Provided text Start Marker

This was something very hard for me to post. I have huge insecurities of my stomach. You can ask my boyfriend, because I will hardly ever let him touch it...

I was diagnosed with an eating disorder a few years ago, in which i dont usually like to talk about, but i "recovered" because i was forced to eat by an ex boyfriend of mine. I also had to promise a few people that i would never starve myself again.




[edit] i am adding a real description to describe these

First off, my stomach IS NOT flat.
It is not how i want it to look.
and no matter how hard I try,
no matter how skinny i get,
or even how many sit ups i do,
it will not be flat.
If you don`t like that, get over it.

Second off, these pictures were taken after
i had gained most of my weight back.
I was orginally 130.
I dropped down to 110.
[til i started blacking out and had friends to help me]
I am now about 125.
In the pictures, I was about the same.
My weight varies from 120-125 now,
depending on if i eat or not.
Maybe that seems big to you,
and believe me it does to me too.
But I am also 5`7,
I was a cheerleader.
I do have muscles,
and I have boobs.
It all helps gain weight.
and although I am 125
I still have problems with eating, sometimes.

Third off, DON`T tell me i`m beautiful,
DON`T tell me my stomach is gorgeous,
i`ve heard it all and one more person telling me
isn`t going to make me believe it.

Now, about each picture...

The first picture, YES, i was sucking in,
and YES, I was pushing my stomach back.
Remember I said MY STOMACH IS NOT FLAT.
That picture represents how i wanted/want to look.
I don`t want to be called fat by my mom
or be joked on about having the pudge.
I see it. I know it`s there.
and there isn`t a damn thing i can do about it.
I have tried and tried.
And as hard as it seems,
the images you see,
i see 100 times worse.

The second picture, YES, I was sucking in.

Provided text End Marker
Given records Start Marker

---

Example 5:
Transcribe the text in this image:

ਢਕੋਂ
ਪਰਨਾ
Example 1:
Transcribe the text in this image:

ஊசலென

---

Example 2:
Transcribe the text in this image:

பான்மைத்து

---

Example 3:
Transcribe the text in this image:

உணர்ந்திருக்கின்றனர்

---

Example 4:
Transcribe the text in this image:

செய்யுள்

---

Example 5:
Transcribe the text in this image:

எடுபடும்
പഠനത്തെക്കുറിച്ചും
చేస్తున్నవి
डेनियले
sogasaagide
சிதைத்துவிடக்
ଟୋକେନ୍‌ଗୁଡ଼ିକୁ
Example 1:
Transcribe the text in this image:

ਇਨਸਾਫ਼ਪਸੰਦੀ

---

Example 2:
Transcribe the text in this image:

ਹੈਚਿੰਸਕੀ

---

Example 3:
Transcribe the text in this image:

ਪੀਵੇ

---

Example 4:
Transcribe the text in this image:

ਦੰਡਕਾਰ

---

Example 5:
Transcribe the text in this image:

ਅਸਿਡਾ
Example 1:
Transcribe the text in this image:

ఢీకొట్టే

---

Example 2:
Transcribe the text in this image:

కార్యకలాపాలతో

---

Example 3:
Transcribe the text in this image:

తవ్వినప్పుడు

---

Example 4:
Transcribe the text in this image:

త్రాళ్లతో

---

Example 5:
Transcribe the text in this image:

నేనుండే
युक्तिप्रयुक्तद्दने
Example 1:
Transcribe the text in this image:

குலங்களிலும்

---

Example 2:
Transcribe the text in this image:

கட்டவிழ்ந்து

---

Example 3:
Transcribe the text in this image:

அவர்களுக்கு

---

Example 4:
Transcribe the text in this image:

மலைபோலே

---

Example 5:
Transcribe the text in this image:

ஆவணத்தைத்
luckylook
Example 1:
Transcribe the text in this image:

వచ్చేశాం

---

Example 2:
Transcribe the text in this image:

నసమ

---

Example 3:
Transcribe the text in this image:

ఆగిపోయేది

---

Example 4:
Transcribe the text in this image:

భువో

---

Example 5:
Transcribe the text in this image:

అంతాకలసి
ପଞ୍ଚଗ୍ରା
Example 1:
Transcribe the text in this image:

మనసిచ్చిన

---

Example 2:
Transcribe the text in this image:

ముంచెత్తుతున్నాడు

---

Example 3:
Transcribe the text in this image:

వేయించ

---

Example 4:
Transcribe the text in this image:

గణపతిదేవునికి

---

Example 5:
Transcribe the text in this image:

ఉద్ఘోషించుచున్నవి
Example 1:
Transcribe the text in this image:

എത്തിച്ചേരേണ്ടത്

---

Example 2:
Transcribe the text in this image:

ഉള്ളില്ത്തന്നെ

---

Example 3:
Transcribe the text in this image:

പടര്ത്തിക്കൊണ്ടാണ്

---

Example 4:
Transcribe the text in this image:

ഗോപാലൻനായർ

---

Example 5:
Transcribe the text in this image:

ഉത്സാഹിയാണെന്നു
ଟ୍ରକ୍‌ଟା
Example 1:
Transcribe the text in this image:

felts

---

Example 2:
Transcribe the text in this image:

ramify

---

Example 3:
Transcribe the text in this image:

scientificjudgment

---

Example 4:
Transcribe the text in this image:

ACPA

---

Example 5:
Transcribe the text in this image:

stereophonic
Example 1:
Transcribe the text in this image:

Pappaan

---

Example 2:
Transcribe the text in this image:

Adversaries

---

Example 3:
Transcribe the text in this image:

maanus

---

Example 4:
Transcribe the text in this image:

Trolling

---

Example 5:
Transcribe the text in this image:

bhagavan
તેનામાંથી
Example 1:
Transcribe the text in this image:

Given records End Marker

### Using the information
(1) Answer these about the body-image post:
(a) Who does the writer say forced them to eat?
(b) What does the writer say they used to be, along with mentioning their height?
(c) In the first picture, what two things was the writer doing?
(2) Continue the body-image post from its last line.

### Expected responses
(1)
(a) An ex-boyfriend.
(b) A cheerleader.
(c) Sucking in and pushing their stomach back.

(2)
That is how skinny I wanted to get even more.
My SERIOUS goal of weight was to be 50 pounds.
I was going to drop to 100.
and then 90.
and then eventually down to 50.
But also then, i did not care if i died or not.
But my true weight.
I wanted to be was 100 pounds or less.

The third picture was about how I looked.
Except, my hand was there to push the pudge down a little
and I think I was sucking in a little.
Not only that, but that picture is horrid to me.
It took me over 100 shots just to get it to look okay.
Okay enough for people to see.




When these pictures were taken, i was in a bubble. I had too many insecurities. My love is helping me, and is continuing to help me. I was called fat by my mom from ages 12-14 and that scarred me for life. Never will I see myself as a skinny girl. But I am also realizing you DON`T have to be skinny. Just to be yourself. Although I do eat now, and i don`t throw up as much. I still have times when I do not eat for periods of time or I eat too much and don`t think I need all the food in my system and i throw it up. I have been doing better, but I still am not able to take a real picture of my stomach without sucking in. I am still not able to take a picture without taking 100 pictures to get the shots okay.


I will not go into anymore details.
It is my business and all you need to know.
don`t ask. don`t worry. i will not tell."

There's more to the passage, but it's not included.